• Assignment
Count the lines in the records below that contain the word "Siswa", treating uppercase and lowercase as different, and give only the number.

━━━━━━━━

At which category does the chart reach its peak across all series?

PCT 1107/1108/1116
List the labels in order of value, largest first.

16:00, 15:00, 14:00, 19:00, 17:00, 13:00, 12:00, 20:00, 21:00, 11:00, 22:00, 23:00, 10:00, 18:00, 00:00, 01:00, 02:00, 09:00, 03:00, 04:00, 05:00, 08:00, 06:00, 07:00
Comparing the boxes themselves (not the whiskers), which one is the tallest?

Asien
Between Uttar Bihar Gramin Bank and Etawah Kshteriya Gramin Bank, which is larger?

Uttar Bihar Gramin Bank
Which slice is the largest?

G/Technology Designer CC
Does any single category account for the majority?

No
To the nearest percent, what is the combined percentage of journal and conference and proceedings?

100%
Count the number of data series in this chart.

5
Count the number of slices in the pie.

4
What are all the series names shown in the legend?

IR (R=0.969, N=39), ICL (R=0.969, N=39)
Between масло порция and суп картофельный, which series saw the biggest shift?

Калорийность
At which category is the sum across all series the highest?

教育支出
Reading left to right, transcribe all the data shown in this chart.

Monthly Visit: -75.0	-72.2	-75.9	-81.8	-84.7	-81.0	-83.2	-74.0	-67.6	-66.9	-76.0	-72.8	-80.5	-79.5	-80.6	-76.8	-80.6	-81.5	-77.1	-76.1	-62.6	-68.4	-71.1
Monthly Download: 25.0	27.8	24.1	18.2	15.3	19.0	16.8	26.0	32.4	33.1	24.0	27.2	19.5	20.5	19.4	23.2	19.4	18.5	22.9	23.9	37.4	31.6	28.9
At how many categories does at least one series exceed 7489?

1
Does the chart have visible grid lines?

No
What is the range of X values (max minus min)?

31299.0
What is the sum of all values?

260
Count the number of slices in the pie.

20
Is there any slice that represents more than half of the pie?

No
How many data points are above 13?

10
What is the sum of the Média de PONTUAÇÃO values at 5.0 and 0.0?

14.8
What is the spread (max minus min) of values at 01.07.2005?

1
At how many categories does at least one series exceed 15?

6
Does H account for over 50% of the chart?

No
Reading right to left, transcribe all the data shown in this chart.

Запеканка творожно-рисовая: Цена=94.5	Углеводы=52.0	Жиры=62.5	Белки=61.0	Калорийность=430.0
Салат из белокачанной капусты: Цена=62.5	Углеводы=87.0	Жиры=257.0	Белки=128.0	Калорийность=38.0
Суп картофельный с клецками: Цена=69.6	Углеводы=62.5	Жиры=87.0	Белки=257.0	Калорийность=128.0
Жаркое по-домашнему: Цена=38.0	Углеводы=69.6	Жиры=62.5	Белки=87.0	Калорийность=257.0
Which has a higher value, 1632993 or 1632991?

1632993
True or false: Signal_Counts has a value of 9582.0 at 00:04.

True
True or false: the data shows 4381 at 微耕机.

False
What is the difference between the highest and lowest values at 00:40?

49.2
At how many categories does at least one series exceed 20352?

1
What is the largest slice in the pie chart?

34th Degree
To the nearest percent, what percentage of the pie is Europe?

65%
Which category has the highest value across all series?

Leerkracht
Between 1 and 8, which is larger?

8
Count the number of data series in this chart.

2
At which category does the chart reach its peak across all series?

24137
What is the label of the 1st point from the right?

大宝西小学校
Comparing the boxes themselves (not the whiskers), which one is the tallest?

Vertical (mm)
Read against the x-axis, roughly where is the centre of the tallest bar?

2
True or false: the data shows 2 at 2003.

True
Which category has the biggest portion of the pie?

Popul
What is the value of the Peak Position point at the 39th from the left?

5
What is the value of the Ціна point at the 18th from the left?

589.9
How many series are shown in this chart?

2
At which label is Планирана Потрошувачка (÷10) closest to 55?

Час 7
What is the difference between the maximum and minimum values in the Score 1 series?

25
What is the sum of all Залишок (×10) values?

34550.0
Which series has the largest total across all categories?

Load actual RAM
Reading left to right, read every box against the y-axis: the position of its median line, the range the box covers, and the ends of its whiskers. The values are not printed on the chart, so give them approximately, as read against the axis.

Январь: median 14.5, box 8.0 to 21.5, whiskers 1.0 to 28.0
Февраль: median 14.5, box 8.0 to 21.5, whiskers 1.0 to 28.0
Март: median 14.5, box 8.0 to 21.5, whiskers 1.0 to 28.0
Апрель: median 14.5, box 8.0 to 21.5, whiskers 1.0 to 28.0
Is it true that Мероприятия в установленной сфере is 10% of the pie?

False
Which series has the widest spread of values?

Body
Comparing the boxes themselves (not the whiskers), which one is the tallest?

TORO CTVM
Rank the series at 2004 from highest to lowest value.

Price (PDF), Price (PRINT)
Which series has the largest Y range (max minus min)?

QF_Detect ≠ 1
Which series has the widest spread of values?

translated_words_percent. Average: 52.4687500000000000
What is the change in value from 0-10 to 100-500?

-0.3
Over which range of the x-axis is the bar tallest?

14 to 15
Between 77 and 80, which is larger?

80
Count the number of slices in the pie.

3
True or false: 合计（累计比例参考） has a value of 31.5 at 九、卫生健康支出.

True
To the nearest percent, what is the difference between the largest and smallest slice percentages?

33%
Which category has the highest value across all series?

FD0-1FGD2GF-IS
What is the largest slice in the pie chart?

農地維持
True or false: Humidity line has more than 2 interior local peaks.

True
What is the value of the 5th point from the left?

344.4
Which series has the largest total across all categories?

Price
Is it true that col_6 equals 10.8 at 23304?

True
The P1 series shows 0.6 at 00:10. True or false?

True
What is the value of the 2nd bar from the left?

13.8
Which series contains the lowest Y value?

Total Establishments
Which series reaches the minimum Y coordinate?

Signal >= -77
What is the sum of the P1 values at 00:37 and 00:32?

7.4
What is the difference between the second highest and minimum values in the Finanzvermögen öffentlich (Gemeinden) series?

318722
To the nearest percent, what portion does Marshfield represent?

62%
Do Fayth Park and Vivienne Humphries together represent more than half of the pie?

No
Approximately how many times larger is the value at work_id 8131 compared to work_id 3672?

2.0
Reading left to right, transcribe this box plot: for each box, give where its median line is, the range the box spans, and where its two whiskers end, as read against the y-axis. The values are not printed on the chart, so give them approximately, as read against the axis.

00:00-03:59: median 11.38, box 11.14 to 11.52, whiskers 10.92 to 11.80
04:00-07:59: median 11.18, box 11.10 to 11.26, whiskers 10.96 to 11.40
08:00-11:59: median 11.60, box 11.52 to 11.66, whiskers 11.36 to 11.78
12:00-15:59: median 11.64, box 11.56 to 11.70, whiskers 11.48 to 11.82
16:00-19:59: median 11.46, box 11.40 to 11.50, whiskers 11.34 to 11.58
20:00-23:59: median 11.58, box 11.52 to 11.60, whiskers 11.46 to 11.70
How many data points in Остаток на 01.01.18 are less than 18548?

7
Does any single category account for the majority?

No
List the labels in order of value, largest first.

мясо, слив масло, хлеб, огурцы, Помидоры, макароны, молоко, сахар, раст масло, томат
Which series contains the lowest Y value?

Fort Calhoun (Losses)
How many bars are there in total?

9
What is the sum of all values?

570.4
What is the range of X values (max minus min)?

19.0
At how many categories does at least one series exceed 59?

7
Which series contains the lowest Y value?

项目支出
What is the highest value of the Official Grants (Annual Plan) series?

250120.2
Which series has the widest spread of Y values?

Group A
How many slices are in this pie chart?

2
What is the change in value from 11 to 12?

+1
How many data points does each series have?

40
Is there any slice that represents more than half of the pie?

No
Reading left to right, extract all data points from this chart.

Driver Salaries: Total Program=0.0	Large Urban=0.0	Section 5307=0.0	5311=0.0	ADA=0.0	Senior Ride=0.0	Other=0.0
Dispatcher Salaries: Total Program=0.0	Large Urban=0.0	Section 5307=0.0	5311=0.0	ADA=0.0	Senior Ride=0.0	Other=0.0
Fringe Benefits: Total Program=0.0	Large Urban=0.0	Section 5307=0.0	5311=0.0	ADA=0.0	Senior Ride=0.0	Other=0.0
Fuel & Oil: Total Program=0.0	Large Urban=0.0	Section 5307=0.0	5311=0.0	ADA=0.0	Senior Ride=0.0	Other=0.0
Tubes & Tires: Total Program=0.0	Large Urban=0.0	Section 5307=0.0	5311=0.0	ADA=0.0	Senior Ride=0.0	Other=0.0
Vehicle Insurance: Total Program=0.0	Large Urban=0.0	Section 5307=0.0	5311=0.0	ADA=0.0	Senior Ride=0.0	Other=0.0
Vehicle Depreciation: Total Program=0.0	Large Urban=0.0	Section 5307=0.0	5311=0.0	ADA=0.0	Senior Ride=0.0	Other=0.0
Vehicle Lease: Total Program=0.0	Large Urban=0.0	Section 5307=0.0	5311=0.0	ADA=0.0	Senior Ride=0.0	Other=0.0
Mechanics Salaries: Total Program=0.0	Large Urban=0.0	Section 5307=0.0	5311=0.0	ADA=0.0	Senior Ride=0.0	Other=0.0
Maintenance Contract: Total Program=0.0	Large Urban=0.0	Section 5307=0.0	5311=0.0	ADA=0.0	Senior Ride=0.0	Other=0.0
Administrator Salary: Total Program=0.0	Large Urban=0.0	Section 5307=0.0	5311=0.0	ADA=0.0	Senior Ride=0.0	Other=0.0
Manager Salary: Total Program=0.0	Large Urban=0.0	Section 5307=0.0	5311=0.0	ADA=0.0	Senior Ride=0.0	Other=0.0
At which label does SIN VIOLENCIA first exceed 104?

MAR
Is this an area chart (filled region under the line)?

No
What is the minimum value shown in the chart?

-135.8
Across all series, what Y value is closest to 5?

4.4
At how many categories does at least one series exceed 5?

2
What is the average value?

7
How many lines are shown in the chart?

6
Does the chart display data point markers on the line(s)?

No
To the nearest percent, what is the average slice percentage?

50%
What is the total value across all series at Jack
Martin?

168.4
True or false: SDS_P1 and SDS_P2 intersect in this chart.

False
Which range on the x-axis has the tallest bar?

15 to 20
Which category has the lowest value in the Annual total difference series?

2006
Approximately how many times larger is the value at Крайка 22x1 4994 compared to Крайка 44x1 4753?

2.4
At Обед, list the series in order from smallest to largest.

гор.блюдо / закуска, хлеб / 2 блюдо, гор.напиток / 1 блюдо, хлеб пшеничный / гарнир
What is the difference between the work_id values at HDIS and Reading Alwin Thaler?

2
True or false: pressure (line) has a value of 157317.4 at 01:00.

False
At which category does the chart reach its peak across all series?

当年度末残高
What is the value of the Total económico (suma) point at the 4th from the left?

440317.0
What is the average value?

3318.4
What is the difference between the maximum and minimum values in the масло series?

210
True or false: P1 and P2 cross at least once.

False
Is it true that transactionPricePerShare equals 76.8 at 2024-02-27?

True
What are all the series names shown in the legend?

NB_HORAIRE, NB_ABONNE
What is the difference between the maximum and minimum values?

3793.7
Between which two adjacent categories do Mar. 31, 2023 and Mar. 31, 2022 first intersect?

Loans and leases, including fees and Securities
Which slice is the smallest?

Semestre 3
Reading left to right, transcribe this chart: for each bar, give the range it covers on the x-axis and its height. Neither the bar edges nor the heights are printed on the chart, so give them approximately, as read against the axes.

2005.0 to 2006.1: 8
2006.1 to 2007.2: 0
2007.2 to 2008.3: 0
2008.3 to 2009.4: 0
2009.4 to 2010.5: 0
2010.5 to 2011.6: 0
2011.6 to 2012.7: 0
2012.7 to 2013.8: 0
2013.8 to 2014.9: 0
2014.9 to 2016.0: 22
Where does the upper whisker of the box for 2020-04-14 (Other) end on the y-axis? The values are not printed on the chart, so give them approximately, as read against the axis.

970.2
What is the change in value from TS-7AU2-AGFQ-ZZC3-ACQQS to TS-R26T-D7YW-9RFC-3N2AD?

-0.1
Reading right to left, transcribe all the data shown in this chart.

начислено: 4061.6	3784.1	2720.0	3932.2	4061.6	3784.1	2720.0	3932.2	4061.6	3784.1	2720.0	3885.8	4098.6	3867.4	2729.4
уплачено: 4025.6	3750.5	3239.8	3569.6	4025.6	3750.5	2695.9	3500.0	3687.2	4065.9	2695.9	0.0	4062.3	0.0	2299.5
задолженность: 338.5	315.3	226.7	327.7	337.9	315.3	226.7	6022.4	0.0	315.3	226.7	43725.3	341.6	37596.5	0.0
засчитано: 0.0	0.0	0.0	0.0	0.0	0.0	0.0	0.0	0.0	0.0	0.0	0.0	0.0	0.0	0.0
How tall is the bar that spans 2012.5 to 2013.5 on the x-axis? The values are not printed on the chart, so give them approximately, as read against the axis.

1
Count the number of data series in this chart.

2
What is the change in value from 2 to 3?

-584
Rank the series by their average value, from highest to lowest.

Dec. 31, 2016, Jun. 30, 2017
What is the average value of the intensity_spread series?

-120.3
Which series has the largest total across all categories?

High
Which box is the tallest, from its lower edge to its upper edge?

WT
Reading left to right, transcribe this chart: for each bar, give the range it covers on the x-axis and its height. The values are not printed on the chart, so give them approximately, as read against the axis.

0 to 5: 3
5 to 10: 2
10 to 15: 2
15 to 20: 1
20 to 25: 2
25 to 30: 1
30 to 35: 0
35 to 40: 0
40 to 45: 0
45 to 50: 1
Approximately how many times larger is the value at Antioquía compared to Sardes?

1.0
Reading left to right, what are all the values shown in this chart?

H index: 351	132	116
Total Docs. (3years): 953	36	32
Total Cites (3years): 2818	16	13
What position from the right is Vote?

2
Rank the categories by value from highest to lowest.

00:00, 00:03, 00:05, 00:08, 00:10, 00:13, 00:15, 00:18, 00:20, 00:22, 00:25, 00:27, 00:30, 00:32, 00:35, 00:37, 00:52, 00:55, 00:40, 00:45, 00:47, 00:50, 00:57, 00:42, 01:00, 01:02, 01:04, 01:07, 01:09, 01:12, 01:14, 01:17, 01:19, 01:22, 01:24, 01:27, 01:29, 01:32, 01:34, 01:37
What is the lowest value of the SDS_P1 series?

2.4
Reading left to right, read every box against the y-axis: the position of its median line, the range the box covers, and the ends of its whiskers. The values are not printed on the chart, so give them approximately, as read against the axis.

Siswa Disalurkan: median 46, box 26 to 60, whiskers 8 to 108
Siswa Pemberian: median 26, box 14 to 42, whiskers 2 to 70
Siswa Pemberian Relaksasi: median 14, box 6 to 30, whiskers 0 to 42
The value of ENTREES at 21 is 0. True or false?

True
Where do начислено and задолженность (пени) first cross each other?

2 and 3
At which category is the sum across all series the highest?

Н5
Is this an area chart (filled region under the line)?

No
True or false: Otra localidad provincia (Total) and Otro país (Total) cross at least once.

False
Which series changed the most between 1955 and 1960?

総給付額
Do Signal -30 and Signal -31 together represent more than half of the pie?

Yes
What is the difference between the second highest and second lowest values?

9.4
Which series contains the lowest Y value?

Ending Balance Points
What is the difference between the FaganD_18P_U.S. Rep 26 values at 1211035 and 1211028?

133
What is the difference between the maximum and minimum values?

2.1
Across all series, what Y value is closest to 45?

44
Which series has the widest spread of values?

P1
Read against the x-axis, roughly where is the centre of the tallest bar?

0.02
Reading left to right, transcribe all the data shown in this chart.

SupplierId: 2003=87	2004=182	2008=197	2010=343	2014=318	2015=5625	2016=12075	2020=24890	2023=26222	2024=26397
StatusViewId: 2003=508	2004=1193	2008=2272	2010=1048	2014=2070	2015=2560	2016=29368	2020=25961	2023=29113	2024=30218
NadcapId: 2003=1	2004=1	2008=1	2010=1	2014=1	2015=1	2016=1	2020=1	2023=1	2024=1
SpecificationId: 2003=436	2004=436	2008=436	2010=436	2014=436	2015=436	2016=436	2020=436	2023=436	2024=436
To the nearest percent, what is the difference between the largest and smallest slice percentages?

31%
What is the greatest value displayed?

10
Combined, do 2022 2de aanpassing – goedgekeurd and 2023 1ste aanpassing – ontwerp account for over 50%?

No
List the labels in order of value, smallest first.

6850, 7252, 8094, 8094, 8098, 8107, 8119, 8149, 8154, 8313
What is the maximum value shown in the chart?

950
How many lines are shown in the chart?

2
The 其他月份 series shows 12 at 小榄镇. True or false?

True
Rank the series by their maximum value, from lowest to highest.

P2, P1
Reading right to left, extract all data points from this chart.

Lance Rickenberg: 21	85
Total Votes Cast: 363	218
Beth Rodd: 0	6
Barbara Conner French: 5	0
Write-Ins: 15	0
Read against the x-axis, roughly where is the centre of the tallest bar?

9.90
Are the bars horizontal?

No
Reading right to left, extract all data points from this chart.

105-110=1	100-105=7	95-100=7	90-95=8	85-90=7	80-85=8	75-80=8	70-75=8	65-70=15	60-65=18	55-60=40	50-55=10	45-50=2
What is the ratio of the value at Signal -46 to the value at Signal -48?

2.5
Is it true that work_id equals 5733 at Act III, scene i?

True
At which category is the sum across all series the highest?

━━━━━━━━

• Response below
3